Ватто возвратился в Париж в пору, когда шум, поднятый и комедией Лесажа, и скандалом с предложенной ему взяткой, и, наконец, с решительным отказом драматурга писать что-либо для королевских театров, был в зените. И что особенно импонировало Ватто — Лесаж стал работать для угнетаемых и неумирающих ярмарочных театров.

Не хотелось бы, чтобы у читателя создалось впечатление, будто бы на этих страницах есть желание показать близость искусства Лесажа к картинам Ватто или связь картин художника с сюжетами писателя. Их сближало нечто куда более глубокое, чем сюжеты или даже мысли их произведений.

И первое, что незримыми, но ощутимыми нитями связывает этих двух художников, это умение угадать и передать пером и кистью ощущения зыбкости времени, понятий и суждений.

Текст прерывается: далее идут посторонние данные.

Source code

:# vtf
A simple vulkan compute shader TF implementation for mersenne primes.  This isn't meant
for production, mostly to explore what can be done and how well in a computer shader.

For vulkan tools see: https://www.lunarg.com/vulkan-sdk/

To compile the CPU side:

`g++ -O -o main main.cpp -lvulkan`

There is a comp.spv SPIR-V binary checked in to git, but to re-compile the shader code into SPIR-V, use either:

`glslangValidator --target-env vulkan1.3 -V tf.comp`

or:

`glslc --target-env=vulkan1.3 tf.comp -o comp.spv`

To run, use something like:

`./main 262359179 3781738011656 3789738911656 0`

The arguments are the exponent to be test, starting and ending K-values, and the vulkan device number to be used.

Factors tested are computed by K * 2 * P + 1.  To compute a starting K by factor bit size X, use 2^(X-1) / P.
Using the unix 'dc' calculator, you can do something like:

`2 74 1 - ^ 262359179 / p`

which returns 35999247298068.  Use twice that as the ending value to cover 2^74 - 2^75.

У Лесажа это ощущалось в ситуациях и характерах. У Ватто в манере видеть и писать. Они оба проникли в Зазеркалье человеческих судеб и характеров: Лесаж с помощью проницательного ума своего Хромого беса, заглянувшего в потаенные закоулки домов и мыслей, Ватто — поняв двойственность видимого, кажущегося и настоящего. Художник видит, что все более безжалостные и искусные скальпели вскрывают общественные гнойники, но разоблачение его не привлекает. Он не хирург, не лекарь, но наблюдатель недугов. Причем не столько общественных, сколько личных, точнее, таких, которые существуют на самом дне даже самой беззаботной человеческой души. И не смертельные недуги интересуют его, а скорее то, что люди, на первый взгляд почти беззаботные, все же не способны забыть о существовании — пусть совсем далеко от них — вот этих самых недугов: неизбежных нравственных и телесных страданий, которые ждут всех.

О том, о чем Лесаж, да и многие другие современники Ватто решались говорить прямо, язвительно, с изящным цинизмом, Ватто не говорил в своих картинах никогда. Повторим: он был слишком застенчив для какой бы то ни было патетики — даже для патетики сомнения. Тем более, вооруженный знанием и сарказмом современников — а все современники в один голос утверждают, что Ватто постоянно и много читал, — он не стремился переносить читанное на холст. Горечь знания и проницательности словно бы оставалась за рамами его картин, но вместе с тем — и тому не раз в дальнейшем мы будем свидетелями — именно она создавала атмосферу его произведений.